#### Instructions to follow:
Copy each line below containing "libero".

#### Data records:

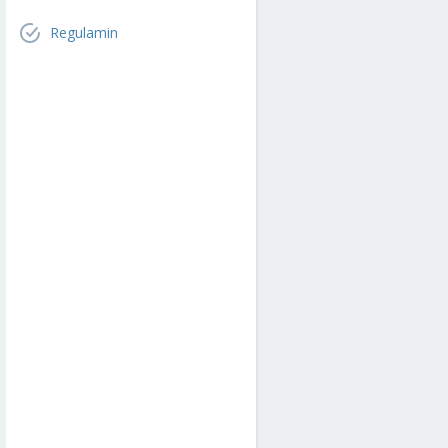
Regulamin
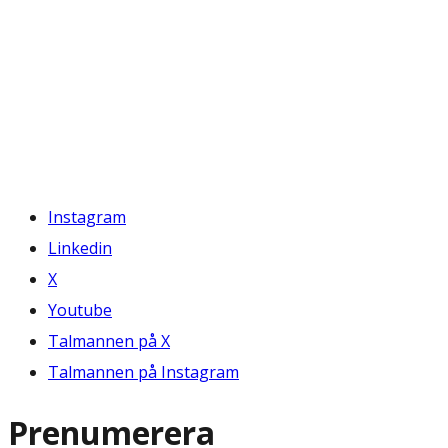
Instagram
Linkedin
X
Youtube
Talmannen på X
Talmannen på Instagram
Prenumerera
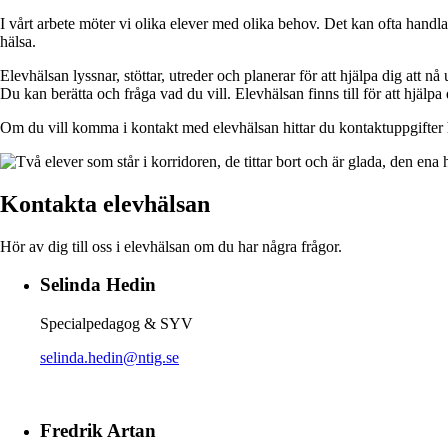
I vårt arbete möter vi olika elever med olika behov. Det kan ofta handla 
hälsa.
Elevhälsan lyssnar, stöttar, utreder och planerar för att hjälpa dig att
Du kan berätta och fråga vad du vill. Elevhälsan finns till för att hjälpa 
Om du vill komma i kontakt med elevhälsan hittar du kontaktuppgifter
Kontakta elevhälsan
Hör av dig till oss i elevhälsan om du har några frågor.
Selinda Hedin
Specialpedagog & SYV
selinda.hedin@ntig.se
Fredrik Artan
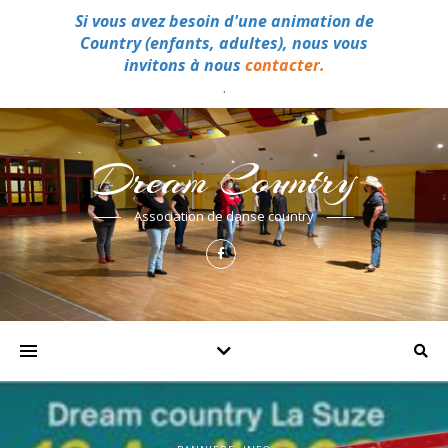
Si vous avez besoin d'une animation de
Country (enfants, adultes), nous vous
invitons à nous
contacter.
.
Dream Country
Association de danse country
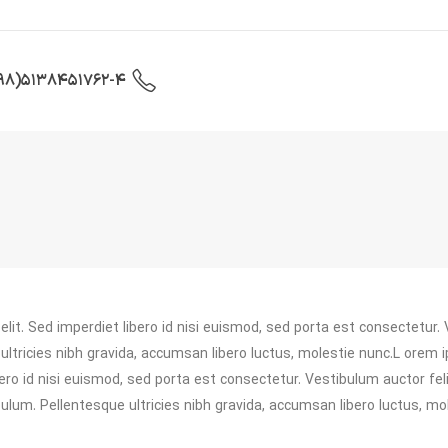
5138451762-4(98+)
lit. Sed imperdiet libero id nisi euismod, sed porta est consectetur.
ultricies nibh gravida, accumsan libero luctus, molestie nunc.L orem 
bero id nisi euismod, sed porta est consectetur. Vestibulum auctor fel
lum. Pellentesque ultricies nibh gravida, accumsan libero luctus, mol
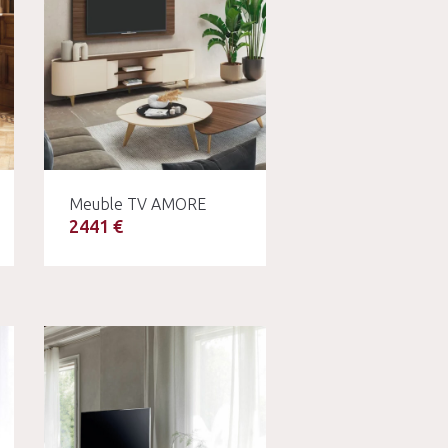
Meuble TV AMORE
2441 €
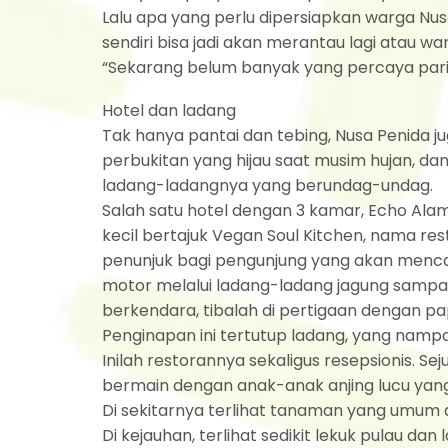
Lalu apa yang perlu dipersiapkan warga Nusa d
sendiri bisa jadi akan merantau lagi atau w
“Sekarang belum banyak yang percaya pariwi
Hotel dan ladang
Tak hanya pantai dan tebing, Nusa Penida ju
perbukitan yang hijau saat musim hujan, dan
ladang-ladangnya yang berundag-undag.
Salah satu hotel dengan 3 kamar, Echo Alam
kecil bertajuk Vegan Soul Kitchen, nama res
penunjuk bagi pengunjung yang akan mencari
motor melalui ladang-ladang jagung sampa
berkendara, tibalah di pertigaan dengan 
Penginapan ini tertutup ladang, yang namp
Inilah restorannya sekaligus resepsionis. 
bermain dengan anak-anak anjing lucu yang b
Di sekitarnya terlihat tanaman yang umum d
Di kejauhan, terlihat sedikit lekuk pulau d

#### Solution to the exercise:
lit. Sed imperdiet libero id nisi euismod, sed porta est consectetur.
ultricies nibh gravida, accumsan libero luctus, molestie nunc.L orem 
lum. Pellentesque ultricies nibh gravida, accumsan libero luctus, mol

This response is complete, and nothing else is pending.